[llvm-dev] RFC: Add atomic versions of the llvm.memcpy, llvm.memmove and llvm.memset intrinsics
Igor Laevsky via llvm-dev
llvm-dev at lists.llvm.org
Fri Nov 11 06:13:26 PST 2016
LLVM's memory intrinsics are quite useful for performing various optimizations
with frequently used memory operations. Unfortunately this intrinsics are not applicable for
languages with guaranteed atomicity for their memory accesses (like Java for example).
In order to overcome this limitation I'm thinking about adding set of intrinsics
which will execute as a series of unordered atomic memory accesses.

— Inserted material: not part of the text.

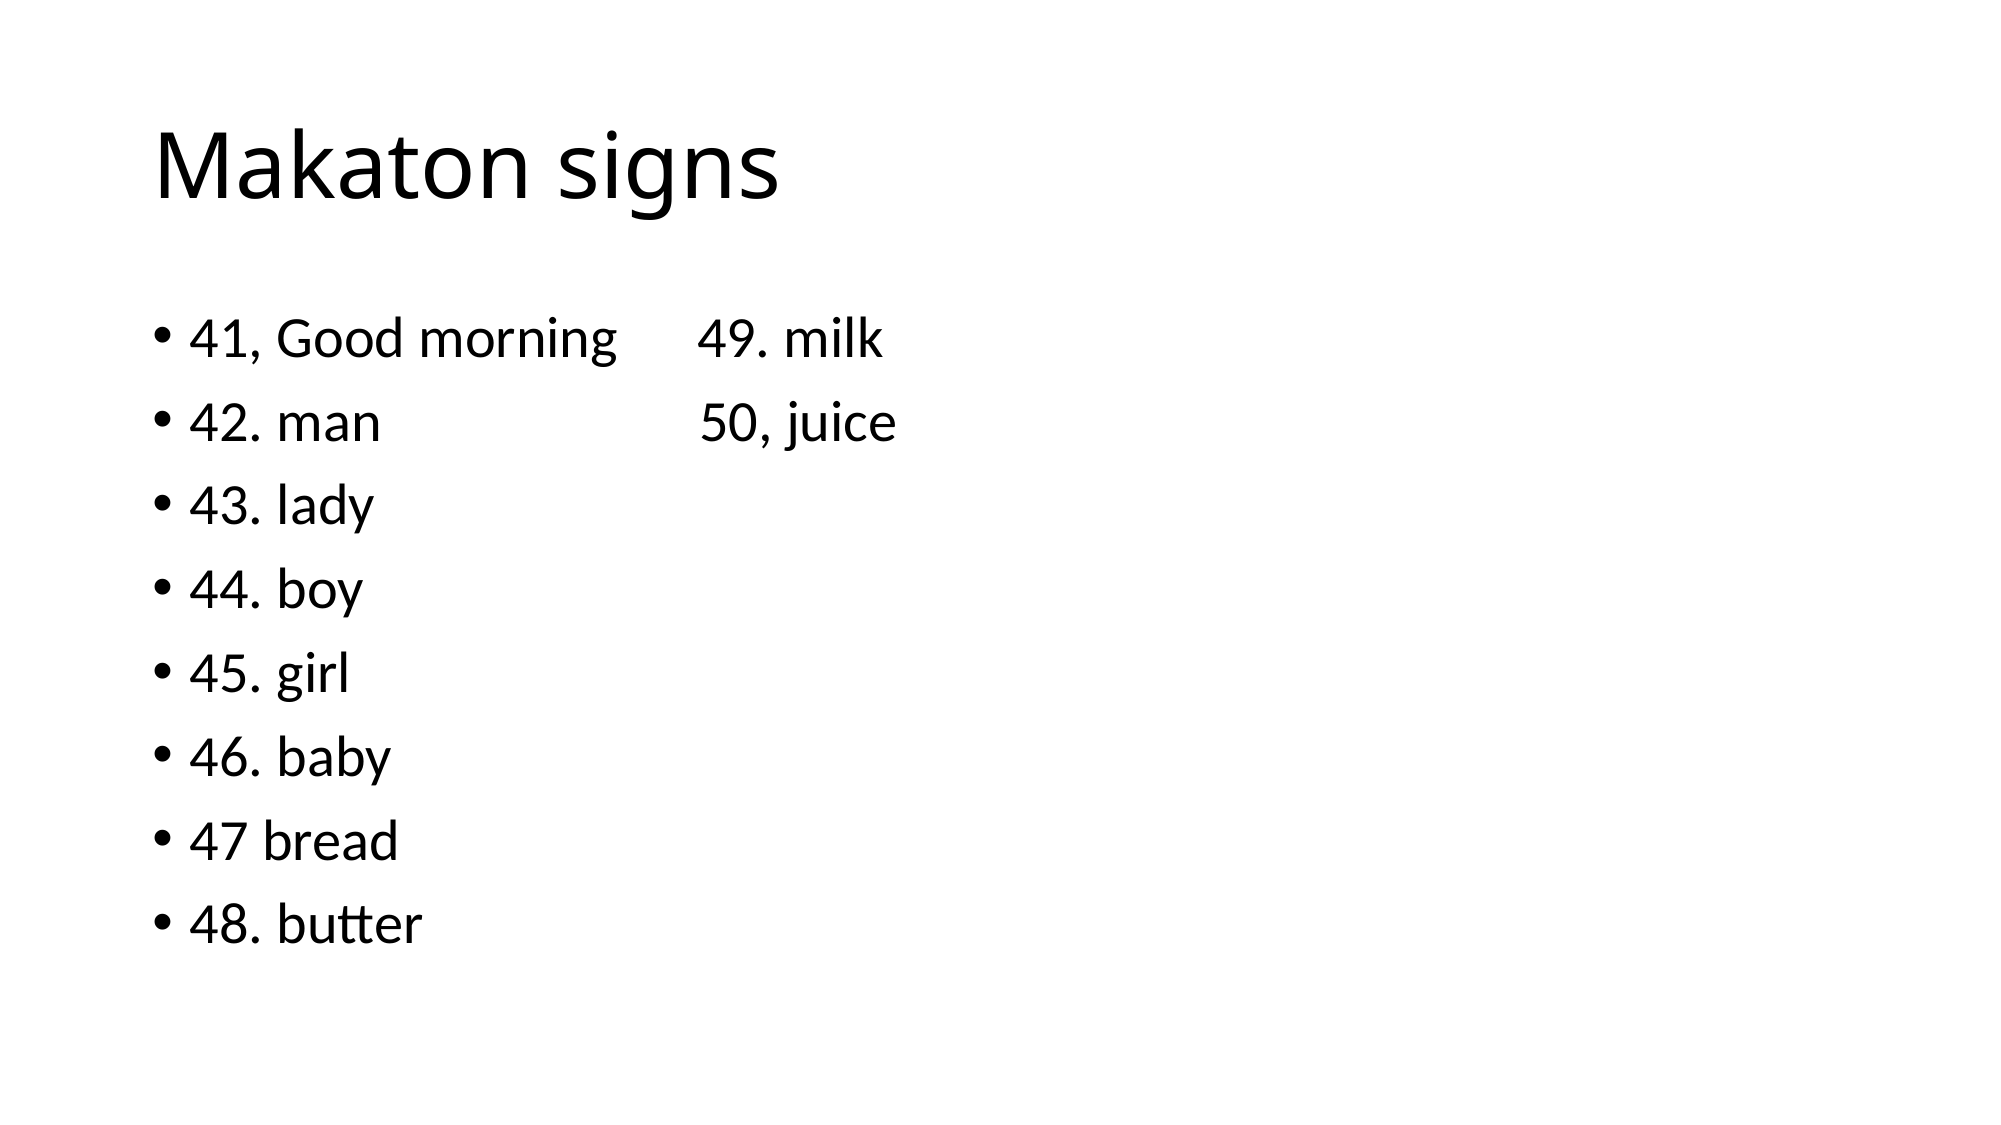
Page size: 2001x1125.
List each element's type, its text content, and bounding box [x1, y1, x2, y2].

title Makaton signs [137, 59, 1863, 278]
list 41, Good morning 49. milk 42. man 50, juice 43. lady 44. boy 45. girl 46. baby 47 bread 48. butter [137, 299, 1863, 1014]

To be more specific here is the definition I'm thinking about:
declare void @llvm.memcpy_atomic.p0i8.p0i8.i32(i8* <dest>, i8* <src>, i32 <num_elements>,
i32 <element_size>, i32 <align>, i1 <isvolatile>)
It closelly mimicks original memcpy intrinsic. Only difference is that now we explicitly
specify element_size. Semantically memcpy_atomic is equivalent to the explicit IR loop
in which each load and store is marked as unordered atomic. This definition should give
sufficient freedom to the optimizer while allowing us to transform pre-existing IR loops
into this intrinsics. 'memcpy_atomic' will be lowered into '__memcpy_atomic' library call
(I'm not really certain about choosing function name). 'memset_atomic' and 'memmove_atomic'
both can be defined in a similar way.
It's tempting to model atomic behaviour by adding additional argument to the existing
intrinsics. However by doing so we will need to teach all relevant optimizations and
every backend on how to respect this new argument. This would not only be considerable
amount of work but it will also be quite error prone.
What do folks thik? Does this design makes sense? Would it be usefull for anyone
else developing for languages with similar to Java constraints?